I had been warned about Greg's mind-blowing hugs for months before he arrived, so I had plenty of time to prepare. Greg's hugs are the stuff of legend, so when Wu De announced an impending visit from Greg, I knew what was up. I didn't have to wait for Wu De to say "I'm gonna sic Greg on you" to know that his visit would require me to transcend my hug issue.
Fortunately, we tend to have all the right guests at just the right times to help us learn all the lessons we need to learn just when we need to learn them. So in addition to hugging the usual suspects (Shane, Kaiya, Joyce and Wu De), I also got to practice hugging guests including Skylar (one of my favorite tea sisters), Tien Wu (a true tea goddess) and Merlin (the love of my life) before Greg arrived.
And you know what? Practice does make (room for) perfect(ion). By the time Greg got here, I welcomed his hugs, as well as the hugs of everyone else. I was even lucky enough to receive some hugging instruction from Greg on his patented hugging method, which I'll do my best to paraphrase here:
1. Hug heart to heart. 2. Hug harder, softly. 3. Hug more yummily. (Optional: Try to "out-yum" the other person.)
During his visit, Greg even shared some advanced tips with us, like always hugging heart to heart. And if hugging had a ranking system, all our hugs would have jumped like 500 points because of his visit. (Seriously, if you want to become a better hugger, go find this guy in LA and get a hug lesson from him. Amazing!)

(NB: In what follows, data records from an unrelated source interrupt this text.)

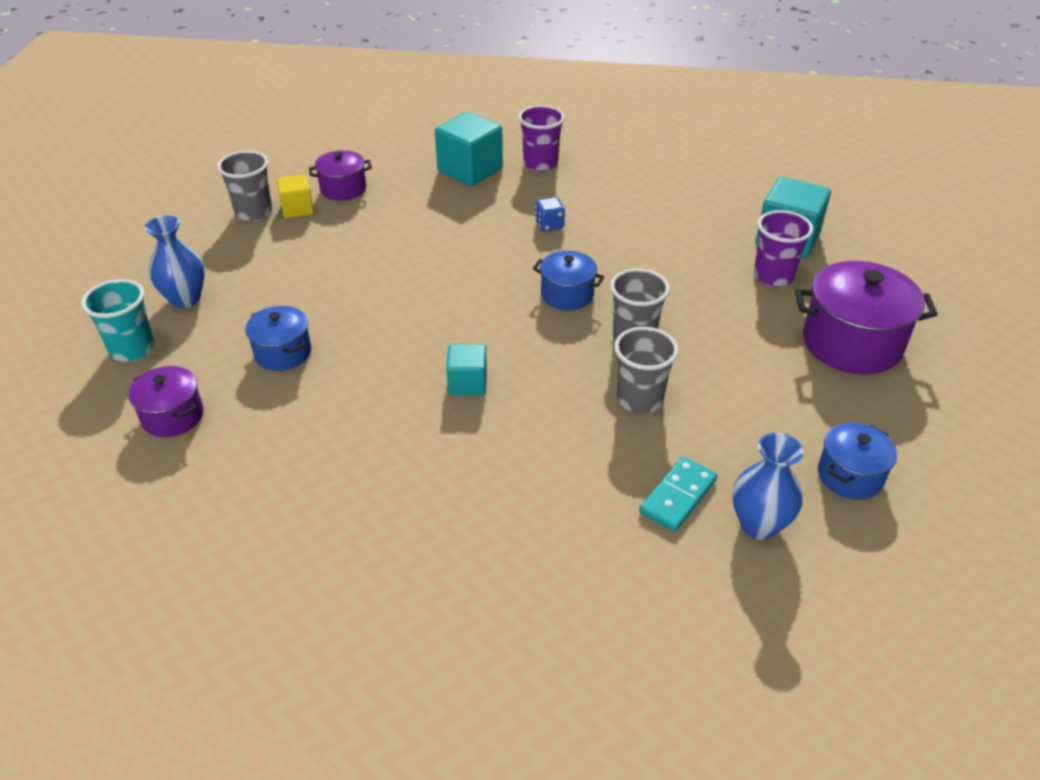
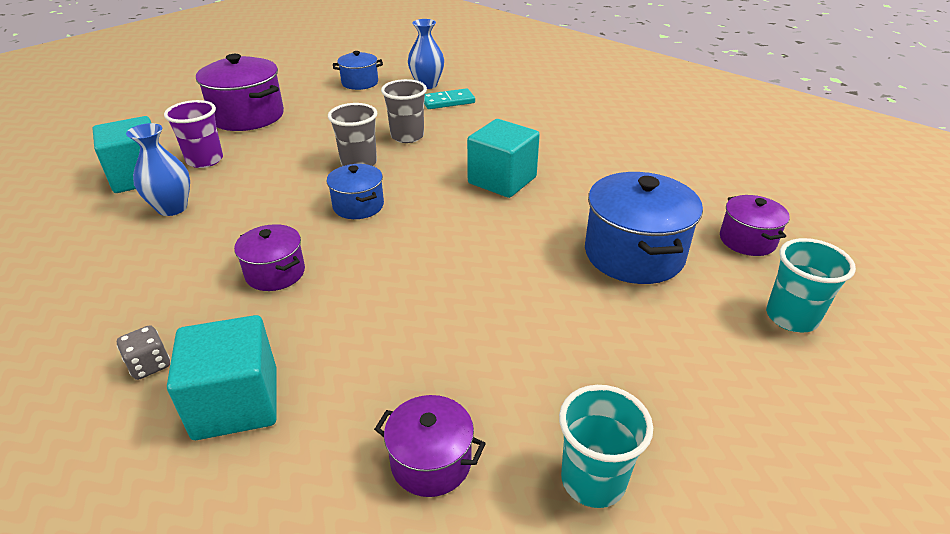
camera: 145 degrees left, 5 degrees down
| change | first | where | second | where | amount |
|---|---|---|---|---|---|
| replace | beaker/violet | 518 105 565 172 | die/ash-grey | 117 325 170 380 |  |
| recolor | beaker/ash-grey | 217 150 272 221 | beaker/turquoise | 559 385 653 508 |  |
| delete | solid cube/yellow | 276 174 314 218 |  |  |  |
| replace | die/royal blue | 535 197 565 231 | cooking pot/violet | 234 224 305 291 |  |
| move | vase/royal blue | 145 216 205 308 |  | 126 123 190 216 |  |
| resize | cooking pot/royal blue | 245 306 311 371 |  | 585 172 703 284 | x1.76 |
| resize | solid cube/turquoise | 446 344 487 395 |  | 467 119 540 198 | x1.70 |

Sometimes, people mess up. That means me. That means you. That means all of us. Sometimes, we get upset at each other and our egos and bad emotional habits get all activated and the idea of hugging seems terrible all over again. Sometimes, my ego takes over and I don't hug everyone everyday. It usually uses a postponement ("It's late in the day and I haven't hugged anyone yet, so I'll just skip today and try again tomorrow."), a projection ("Wu De is busy and probably doesn't want a hug right now."), a rejection ("Kaiya is all farty right now. I'll hug him after this round of gas passes.") or some other inane excuse ("Oh, that says House Rules? I thought it said House Ruies! Ah, tomorrow, then!") to get around rule number one. Sometimes, we all get into a little rut as a group and skip hugs for a couple days, and I start to blame my former hugging problem on some level. But to even begin to try to hug everyone everyday requires a lot of forgiveness of others and maybe even more forgiveness of myself. Was I terrible at hugging for a long time? Absolutely. Does that mean I am now, or that I can't hug everyone everyday? Nope.
I might never hug everyone every day for a long stretch. But that's what new days are for. Start again. Let go of yesterday. No problems? Hug everybody! Got a problem with someone? Hug it out! Don't skip anyone. Don't wait until tomorrow. Them's the rules, and they're non-negotiable!